* **Passage to read**:
Of course, the Iraqis knew all about this and whatever, but when the document came out, it caused a major storm that, see, here's the proof, the Americans knew all along, and they lied about it all along, etc., etc., and that was the big news in the background, right as Maliki was telling Obama at the end of 2011, sorry, domestic politics just will not allow for me to sign this new status of forces agreement with an immunity deal, so you're just going to have to go.
And so they can't call that blood on his hands and whatever, he ruined our attempt to keep Iraq.
We killed all those people, and we don't even get to keep the place because of him, because they can't admit that they're that evil and that determined to colonize somebody else's country, so they just have to shrug it off.
It's tough, and it doesn't even make it into his trial.
And what he did, I mean, he just screwed up a, I mean, the Iraq war, right?
This is the biggest American government policy of the century so far.
He completely ruined it, and they can't use it against him.
Exactly.
That's the last thing they want to admit, that he might have, I don't know, saved lives instead of actually having any blood on his hands, and they're not going to bring that into court.
Right, or admit that they have any nefarious motives for other people's countries and trying to stay against their wishes and that kind of thing, you know?
Right, exactly.

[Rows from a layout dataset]
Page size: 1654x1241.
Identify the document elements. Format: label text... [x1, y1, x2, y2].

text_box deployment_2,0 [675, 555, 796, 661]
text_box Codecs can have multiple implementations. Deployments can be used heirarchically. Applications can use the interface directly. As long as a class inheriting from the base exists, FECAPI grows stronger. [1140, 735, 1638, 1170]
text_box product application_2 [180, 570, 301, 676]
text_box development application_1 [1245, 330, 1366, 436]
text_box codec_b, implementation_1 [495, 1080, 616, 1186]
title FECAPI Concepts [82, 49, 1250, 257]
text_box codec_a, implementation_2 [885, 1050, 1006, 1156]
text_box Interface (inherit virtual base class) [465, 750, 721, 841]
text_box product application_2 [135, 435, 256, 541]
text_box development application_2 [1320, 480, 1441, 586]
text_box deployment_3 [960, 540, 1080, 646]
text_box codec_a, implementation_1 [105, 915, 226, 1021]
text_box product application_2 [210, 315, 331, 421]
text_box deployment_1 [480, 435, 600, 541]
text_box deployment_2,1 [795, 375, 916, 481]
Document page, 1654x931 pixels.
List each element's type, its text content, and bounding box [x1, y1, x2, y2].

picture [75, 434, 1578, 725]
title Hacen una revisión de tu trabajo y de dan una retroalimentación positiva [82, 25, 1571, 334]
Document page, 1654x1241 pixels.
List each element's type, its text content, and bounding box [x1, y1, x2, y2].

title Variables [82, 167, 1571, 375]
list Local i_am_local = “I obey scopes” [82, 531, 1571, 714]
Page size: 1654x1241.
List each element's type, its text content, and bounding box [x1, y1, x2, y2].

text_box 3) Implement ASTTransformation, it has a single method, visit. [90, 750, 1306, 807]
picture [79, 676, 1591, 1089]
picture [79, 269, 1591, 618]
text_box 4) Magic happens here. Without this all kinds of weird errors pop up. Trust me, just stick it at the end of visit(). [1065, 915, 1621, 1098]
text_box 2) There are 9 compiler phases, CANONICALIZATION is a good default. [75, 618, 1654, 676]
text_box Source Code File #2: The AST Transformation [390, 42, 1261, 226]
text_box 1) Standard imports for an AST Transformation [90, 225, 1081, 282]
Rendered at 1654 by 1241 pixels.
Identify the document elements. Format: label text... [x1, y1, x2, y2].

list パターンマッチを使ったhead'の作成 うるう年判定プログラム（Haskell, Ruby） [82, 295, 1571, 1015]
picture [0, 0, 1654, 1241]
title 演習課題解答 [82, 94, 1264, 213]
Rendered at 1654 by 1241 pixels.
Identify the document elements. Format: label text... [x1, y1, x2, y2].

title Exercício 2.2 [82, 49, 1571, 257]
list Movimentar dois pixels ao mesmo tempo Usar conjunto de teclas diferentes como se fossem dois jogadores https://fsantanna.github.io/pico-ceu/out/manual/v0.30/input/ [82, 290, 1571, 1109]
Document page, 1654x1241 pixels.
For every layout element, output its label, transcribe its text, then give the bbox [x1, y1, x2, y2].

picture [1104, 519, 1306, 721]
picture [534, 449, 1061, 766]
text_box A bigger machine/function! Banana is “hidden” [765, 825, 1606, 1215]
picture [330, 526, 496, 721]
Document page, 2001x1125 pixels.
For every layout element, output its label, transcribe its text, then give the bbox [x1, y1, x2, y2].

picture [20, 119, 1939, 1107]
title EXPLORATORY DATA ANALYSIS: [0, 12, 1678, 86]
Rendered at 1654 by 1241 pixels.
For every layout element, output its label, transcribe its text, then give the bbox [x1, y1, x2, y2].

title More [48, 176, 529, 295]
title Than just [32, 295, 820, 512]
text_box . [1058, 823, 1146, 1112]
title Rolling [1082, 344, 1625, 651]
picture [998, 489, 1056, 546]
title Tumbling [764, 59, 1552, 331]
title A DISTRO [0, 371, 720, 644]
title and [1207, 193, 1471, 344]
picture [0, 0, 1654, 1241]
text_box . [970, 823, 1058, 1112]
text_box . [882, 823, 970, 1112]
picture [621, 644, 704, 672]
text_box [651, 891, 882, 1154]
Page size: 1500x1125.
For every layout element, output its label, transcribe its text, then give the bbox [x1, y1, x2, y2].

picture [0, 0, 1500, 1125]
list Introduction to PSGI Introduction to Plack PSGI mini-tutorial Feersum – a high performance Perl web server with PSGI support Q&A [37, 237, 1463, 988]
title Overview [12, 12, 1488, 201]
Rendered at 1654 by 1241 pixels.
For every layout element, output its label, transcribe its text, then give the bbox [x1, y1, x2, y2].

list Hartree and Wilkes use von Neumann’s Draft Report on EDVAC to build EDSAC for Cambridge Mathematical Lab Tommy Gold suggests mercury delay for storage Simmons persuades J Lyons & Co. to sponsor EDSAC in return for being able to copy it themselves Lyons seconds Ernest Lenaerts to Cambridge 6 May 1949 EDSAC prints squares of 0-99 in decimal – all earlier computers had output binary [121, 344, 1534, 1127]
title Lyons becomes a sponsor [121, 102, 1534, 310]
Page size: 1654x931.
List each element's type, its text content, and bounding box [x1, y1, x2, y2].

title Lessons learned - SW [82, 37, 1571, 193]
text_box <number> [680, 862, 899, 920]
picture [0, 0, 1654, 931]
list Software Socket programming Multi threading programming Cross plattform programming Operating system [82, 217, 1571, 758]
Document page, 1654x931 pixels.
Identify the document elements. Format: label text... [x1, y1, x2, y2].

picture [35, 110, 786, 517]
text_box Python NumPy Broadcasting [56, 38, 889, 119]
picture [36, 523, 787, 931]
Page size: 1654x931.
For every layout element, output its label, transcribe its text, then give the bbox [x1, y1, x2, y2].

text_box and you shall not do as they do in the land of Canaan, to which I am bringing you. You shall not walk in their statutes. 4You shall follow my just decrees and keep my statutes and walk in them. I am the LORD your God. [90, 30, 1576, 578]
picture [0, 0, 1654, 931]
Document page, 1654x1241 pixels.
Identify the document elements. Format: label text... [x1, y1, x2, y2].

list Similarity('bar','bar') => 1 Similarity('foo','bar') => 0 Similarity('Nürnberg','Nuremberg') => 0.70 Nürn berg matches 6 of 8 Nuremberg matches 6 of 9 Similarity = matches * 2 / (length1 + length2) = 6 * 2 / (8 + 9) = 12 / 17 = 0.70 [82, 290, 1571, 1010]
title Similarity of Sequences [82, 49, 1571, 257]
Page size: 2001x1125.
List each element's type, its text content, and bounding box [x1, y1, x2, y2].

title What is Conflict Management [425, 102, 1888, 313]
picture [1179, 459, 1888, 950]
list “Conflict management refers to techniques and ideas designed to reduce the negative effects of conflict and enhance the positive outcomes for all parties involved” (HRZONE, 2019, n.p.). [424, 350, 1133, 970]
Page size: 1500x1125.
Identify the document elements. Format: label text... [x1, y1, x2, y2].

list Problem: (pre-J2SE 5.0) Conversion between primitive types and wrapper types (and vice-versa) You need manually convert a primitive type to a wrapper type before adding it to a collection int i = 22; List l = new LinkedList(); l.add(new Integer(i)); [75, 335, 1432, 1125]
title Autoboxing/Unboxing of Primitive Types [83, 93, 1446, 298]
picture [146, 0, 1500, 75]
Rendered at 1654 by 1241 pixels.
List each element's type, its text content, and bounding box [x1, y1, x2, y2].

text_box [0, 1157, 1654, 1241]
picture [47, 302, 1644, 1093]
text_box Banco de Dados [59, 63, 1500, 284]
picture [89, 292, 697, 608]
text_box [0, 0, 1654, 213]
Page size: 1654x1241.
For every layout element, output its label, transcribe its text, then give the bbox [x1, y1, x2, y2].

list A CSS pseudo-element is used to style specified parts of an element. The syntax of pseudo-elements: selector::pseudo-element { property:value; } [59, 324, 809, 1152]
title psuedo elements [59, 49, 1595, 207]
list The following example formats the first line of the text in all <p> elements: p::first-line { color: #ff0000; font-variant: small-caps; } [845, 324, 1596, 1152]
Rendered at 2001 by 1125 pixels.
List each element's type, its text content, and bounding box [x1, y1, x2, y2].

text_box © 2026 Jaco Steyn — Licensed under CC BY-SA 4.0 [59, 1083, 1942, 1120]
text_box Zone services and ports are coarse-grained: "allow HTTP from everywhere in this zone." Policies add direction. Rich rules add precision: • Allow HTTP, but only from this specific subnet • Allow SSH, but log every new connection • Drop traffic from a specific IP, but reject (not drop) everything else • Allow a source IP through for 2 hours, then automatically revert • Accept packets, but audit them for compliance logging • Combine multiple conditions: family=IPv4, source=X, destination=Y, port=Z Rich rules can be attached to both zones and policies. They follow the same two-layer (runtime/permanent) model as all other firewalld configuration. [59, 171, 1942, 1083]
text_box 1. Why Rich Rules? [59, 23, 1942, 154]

* **Requests**:
#1 In the conversation about the Iraq war, what did Maliki tell Obama at the end of 2011?
#2 Pick up the conversation about the Iraq war after its final line.

* **Results**:
#1 He said domestic politics would not allow him to sign a new status of forces agreement with an immunity deal.

#2
Very good, in their face.
All right, so tell me some more about this defense case, because I guess I've been, from everything I understand from talking with you and Chase Madar and others, everybody has the greatest confidence in Coombs, the defense lawyer, and says he's doing just a hell of a bang-up job.
Obviously, as we've talked about, the prosecutors have not red-teamed their own case whatsoever here, so they have failed in so many numerous ways that we won't go down the list right now, but we've covered them on the show in the past few weeks here.
So I guess just tell me as much as you can about the defense's case so far before they rested it yesterday, and then after you're done with that, we'll talk about what the hell is a rebuttal?
The prosecution gets to rebut the defense?
What?
Yeah, so the defense only had three days for its witnesses, and they brought in supervisors from Manning's unit to talk about the fact that Bradley was actually allowed to be surfing the classified networks and be browsing and download the CDs, and that was actually all allowed, and that goes to key charges for whether or not Bradley stole information or whether he exceeded his authorized access.
They said there were no prohibitions on that type of thing, and so that directly undercut major government arguments, and that was all before the Hioki Benkler testimony.
They also had Colonel Morris Davis on, a former chief prosecutor at Guantanamo, to testify that the detainee assessment briefs that Bradley leaked were not damaging at all.
It did not help the enemy because the enemy had that information, and actually a lot of it was available in open source information in news reports, and we were able to, Alexa O'Brien in the media room, was able to crowdsource and find that information and determine which detainees the government was talking about, and so that's pretty available in open source movies and documentaries and books that are already out there, and so Bradley didn't release anything that the enemy didn't know about.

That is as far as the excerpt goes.